*INSTRUCTIONS TO FOLLOW*. Continue the text on ECW's canceled Iowa/Nebraska tour from its final sentence.
(EXERCISE TEXT Opens)
ECW will reschedule these events in the not so distant future. We sincerely apologize for any inconvenience this may have caused our loyal fans. "
Then there was transparent case of Paul Heyman spin-doctoring number two reported by Jason Powell in the Pro Wrestling Torch.
"ECW or Paul Heyman has just cancelled their tour for the states of Iowa/Nebraska this weekend. The reason being that Heyman won't be able to pay his wrestlers due to the fact that he has to exchange the Canadian money made from this past weekend's tour in Canada to American money."
A number of sources have provided estimates on the time required for exchanging Canadian to US currency ranging from "instantly" to "an hour" to "72 hours". Specifically, a representative from American Express International Payment Services indicated to me by phone on September 13th that, while American Express itself doesn't handle such outgoing transfers/conversions, such a transfer could be accomplished in 72 hours maximum.
Others have even stated that with most major banks, Paul Heyman (or the appropriate ECW personnel) could translate the money using home computers.
(EXERCISE TEXT Closes)
(ENTRIES SHOWN Opens)
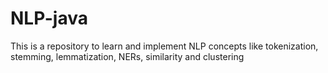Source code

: # NLP-java
This is a repository to learn and implement NLP concepts like tokenization, stemming, lemmatization, NERs, similarity and clustering
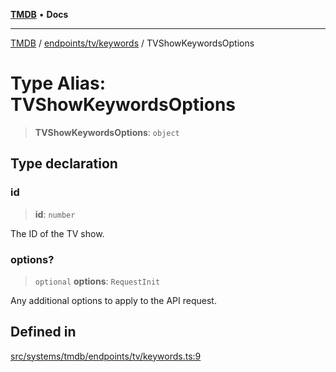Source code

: [**TMDB**](../../../../README.md) • **Docs**

***

[TMDB](../../../../README.md) / [endpoints/tv/keywords](../README.md) / TVShowKeywordsOptions

# Type Alias: TVShowKeywordsOptions

> **TVShowKeywordsOptions**: `object`

## Type declaration

### id

> **id**: `number`

The ID of the TV show.

### options?

> `optional` **options**: `RequestInit`

Any additional options to apply to the API request.

## Defined in

[src/systems/tmdb/endpoints/tv/keywords.ts:9](https://github.com/Norviah/media-hub/blob/18a8c2edf600e1d27fc5173db1855dfb068c9a34/src/systems/tmdb/endpoints/tv/keywords.ts#L9)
(ENTRIES SHOWN Closes)
*TASK RESULT*.
In terms of the other stated reason... the fact of the matter is this, while a number of ECW wrestlers are hurt, that fact has little to do with the cancellation of the shows. ECW workers are dedicated women and men who have worked through such injuries as broken jaws and blown knees. Injuries aren't the reason at all.
The truth of the matter is this: Paul Heyman is too embarrassed to admit to his fans that he can't pay his workers this week.
It hasn't anything to do with currency. After all, someone in ECW certainly knew about what would be needed to transfer money from Canada well before the show in Mississauga, Ontario.
It's been well documented that payroll problems have been going on in ECW for some time now. ECW has been a week behind on paying its workers recently. With this news, they are now further behind. Any major wrestling or entertainment company that is barely making payroll week to week is in serious trouble.
Along with these financial concerns which have affected the company for the year 2000, Paul Heyman and the wrestling world are now awaiting the verdict of the USA Networks-WWF appeal. In Jason Powell's article, which originally broke the story of the three cancelled shows and the "currency transfer problems", Paul Heyman admitted that ECW was living hand to mouth while it awaits the verdict in USA Network's appeal of its court case with the WWF.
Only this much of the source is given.